Scientists use observational studies to hunt for possible relationships between exposures and outcomes. They're used for several areas of health, and many of the studies you hear about on TV or read about in websites, magazines, and newspapers are observational studies. An 'outcome' is usually a disease or health problem of some sort.

The scientists use information from things like surveys and medical records to see certain subjects have something or things in common. These things are called 'exposures.' When a sufficient amount of research indicates an exposure increases the risk of the outcome, then the exposure is known as a risk factor. An example of exposure is a risk factor would be eating large amounts of processed meat, which is a risk for developing certain types of cancer. Sometimes exposures can be protective, like eating a diet rich in fruits and vegetables, which appears to reduce the risk of heart disease.


Most observational studies fall into one of three categories, case/control studies, cohort studies/ and cross-sectional studies.

Case/control studies start with a group of subjects who have the outcome being studied (the cases) and another group of those who don't have it (the controls). Scientists then look back in time to see if the cases have any exposures in common that the controls do not or vice versa. Case/control studies are called retrospective studies because they start with the outcome and look backward in time.

Cohort studies take a large number of subjects and group them by exposures, then follow them for some time (often years and decades) to see who develops the outcome they're studying. Again, scientists are looking to see if members of any of the groups have exposures in common.

Cohort studies start before anyone has the outcome and look forward in time, so they're called prospective. Scientists may have to wait years for the results unless they use a large ongoing study, such as the National Health and Nutrition Examinations Survey (NHANES). Thousands of people participate every year by answering questions and undergoing physical examinations. Scientists sift through information gathered from NHANES to look for all kinds of connections between foods, dietary supplements, and health. For example, NHANES information was used to determine that folate (a B-complex vitamin) deficiency can lead to birth defects.

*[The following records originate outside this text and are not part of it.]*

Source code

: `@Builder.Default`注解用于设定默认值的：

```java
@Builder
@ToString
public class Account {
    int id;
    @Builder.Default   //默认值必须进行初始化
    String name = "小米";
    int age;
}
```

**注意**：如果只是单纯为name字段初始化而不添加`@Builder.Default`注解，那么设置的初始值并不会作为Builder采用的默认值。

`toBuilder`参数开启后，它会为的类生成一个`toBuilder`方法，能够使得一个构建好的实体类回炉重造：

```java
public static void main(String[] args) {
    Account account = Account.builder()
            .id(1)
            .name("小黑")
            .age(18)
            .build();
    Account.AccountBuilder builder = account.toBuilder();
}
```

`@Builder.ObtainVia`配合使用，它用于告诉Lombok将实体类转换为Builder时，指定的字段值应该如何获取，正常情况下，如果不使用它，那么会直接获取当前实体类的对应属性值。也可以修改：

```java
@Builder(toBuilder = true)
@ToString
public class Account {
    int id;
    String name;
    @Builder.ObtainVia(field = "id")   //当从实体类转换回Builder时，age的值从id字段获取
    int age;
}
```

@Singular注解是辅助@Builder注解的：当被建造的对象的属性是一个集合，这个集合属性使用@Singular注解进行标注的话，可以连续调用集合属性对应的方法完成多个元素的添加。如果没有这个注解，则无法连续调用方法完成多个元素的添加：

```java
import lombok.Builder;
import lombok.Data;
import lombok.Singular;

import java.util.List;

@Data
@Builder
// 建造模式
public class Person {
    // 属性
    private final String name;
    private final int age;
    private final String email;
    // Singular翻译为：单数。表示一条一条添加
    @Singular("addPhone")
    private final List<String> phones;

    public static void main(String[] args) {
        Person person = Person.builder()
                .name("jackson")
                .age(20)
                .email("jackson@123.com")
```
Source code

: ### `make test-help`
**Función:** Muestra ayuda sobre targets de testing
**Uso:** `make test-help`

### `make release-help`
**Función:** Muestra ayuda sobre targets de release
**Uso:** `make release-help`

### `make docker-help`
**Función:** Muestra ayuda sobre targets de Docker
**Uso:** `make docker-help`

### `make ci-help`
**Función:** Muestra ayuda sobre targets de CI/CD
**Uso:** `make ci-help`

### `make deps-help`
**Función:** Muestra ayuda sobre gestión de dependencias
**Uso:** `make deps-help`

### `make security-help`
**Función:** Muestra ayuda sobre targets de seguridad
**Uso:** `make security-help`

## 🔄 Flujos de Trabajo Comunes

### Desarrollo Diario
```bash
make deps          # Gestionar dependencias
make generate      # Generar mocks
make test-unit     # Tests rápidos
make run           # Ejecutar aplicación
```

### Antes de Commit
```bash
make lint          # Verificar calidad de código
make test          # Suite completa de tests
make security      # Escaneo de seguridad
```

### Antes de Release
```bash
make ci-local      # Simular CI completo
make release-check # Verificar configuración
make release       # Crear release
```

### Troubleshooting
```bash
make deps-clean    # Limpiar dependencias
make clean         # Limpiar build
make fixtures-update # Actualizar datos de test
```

Cross-sectional studies don't look forward or backward; they only look at what's going on at one particular time. Scientists can determine how many people have the outcome of interest and attempt to look for exposures, but without a longer time-frame, it's difficult to know for sure.

Strengths and Weaknesses

Observational studies are extensive, often with thousands of participants, which gives strength to the results, but they usually can't determine any cause. Since subjects live normally, there are usually too many possible exposures that can confound the results. For example in many dietary studies, people who eat large amounts of red meat also tend to smoke, eat less fiber, and exercise less than average. Subjects who eat the least amount of red meat also exercise more, eat more fruits and vegetables than average, and rarely smoke.

Scientists use various statistical techniques to remove potential confounding factors, but sometimes the results are still a little murky. Sometimes the results of observational studies lead to randomized controlled trials (RCT), which are interventional, or experimental, studies and thought to provide the best research evidence. That's because subjects are randomized into treatment and control groups, which reduces the effect of confounding factors.